The cover letter at least attempts to describe this.  I figured I'd have to 
pick one option for a v2, so I went with the more complicated one under the 
assumption it would be easy to re-spin a v3 that drops the extra arguments.  
I'm happy to do so.

>
> Ciao,
> Johannes
>
>>  Documentation/fetch-options.txt |  4 ++++
>>  builtin/fetch.c                 | 21 ++++++++++++++++++---
>>  2 files changed, 22 insertions(+), 3 deletions(-)
>>
>> diff --git a/Documentation/fetch-options.txt b/Documentation/fetch-options.txt
>> index 5836024f1934..0915fd4ed6d5 100644
>> --- a/Documentation/fetch-options.txt
>> +++ b/Documentation/fetch-options.txt
>> @@ -160,6 +160,10 @@ ifndef::git-pull[]
>>
>>  -j::
>>  --jobs=<n>::
>> +	Number of parallel children to be used for all forms of fetching.
>> +	This is the same as passing `--submodule-fetch-jobs=<n>` and
>> +	`--fetch-jobs=<n>`.
>> +
>>  --submodule-fetch-jobs=<n>::
>>  	Number of parallel children to be used for fetching submodules.
>>  	Each will fetch from different submodules, such that fetching many
>> diff --git a/builtin/fetch.c b/builtin/fetch.c
>> index 67d001f3f78b..41498e9efb3b 100644
>> --- a/builtin/fetch.c
>> +++ b/builtin/fetch.c
>> @@ -114,6 +114,20 @@ static int git_fetch_config(const char *k, const char *v, void *cb)

· · · · ·

● Task directions:
Write out the patch discussion above word for word, keeping every line, symbol, and indentation unchanged.

● Information shown:
· · · · ·

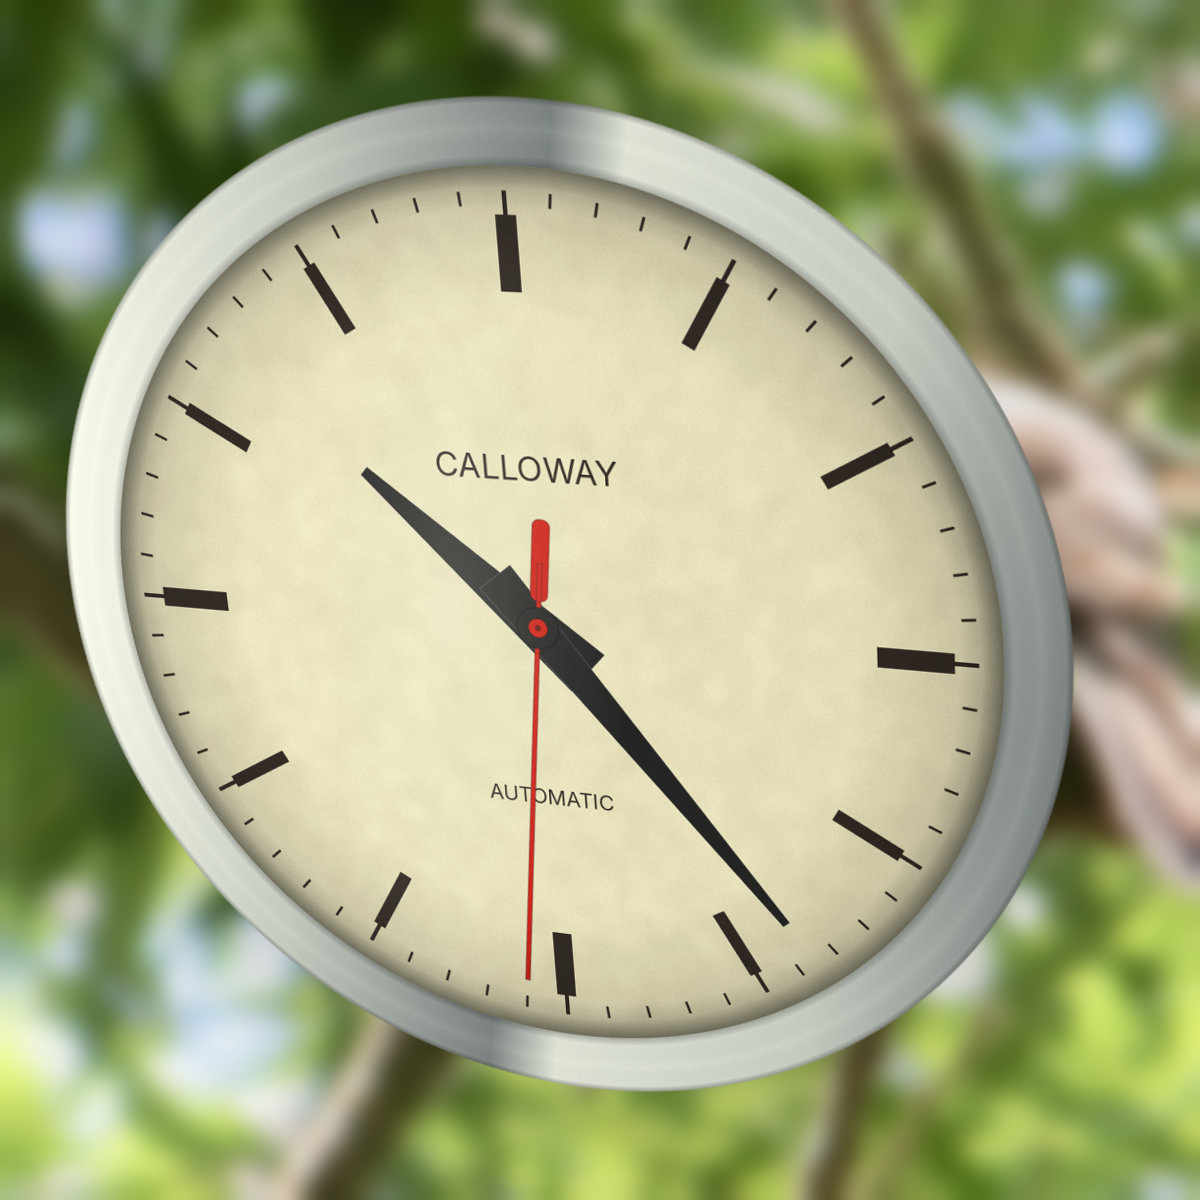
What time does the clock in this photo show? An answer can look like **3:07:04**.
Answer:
**10:23:31**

· · · · ·

● Output below:
The cover letter at least attempts to describe this.  I figured I'd have to 
pick one option for a v2, so I went with the more complicated one under the 
assumption it would be easy to re-spin a v3 that drops the extra arguments.  
I'm happy to do so.

>
> Ciao,
> Johannes
>
>>  Documentation/fetch-options.txt |  4 ++++
>>  builtin/fetch.c                 | 21 ++++++++++++++++++---
>>  2 files changed, 22 insertions(+), 3 deletions(-)
>>
>> diff --git a/Documentation/fetch-options.txt b/Documentation/fetch-options.txt
>> index 5836024f1934..0915fd4ed6d5 100644
>> --- a/Documentation/fetch-options.txt
>> +++ b/Documentation/fetch-options.txt
>> @@ -160,6 +160,10 @@ ifndef::git-pull[]
>>
>>  -j::
>>  --jobs=<n>::
>> +	Number of parallel children to be used for all forms of fetching.
>> +	This is the same as passing `--submodule-fetch-jobs=<n>` and
>> +	`--fetch-jobs=<n>`.
>> +
>>  --submodule-fetch-jobs=<n>::
>>  	Number of parallel children to be used for fetching submodules.
>>  	Each will fetch from different submodules, such that fetching many
>> diff --git a/builtin/fetch.c b/builtin/fetch.c
>> index 67d001f3f78b..41498e9efb3b 100644
>> --- a/builtin/fetch.c
>> +++ b/builtin/fetch.c
>> @@ -114,6 +114,20 @@ static int git_fetch_config(const char *k, const char *v, void *cb)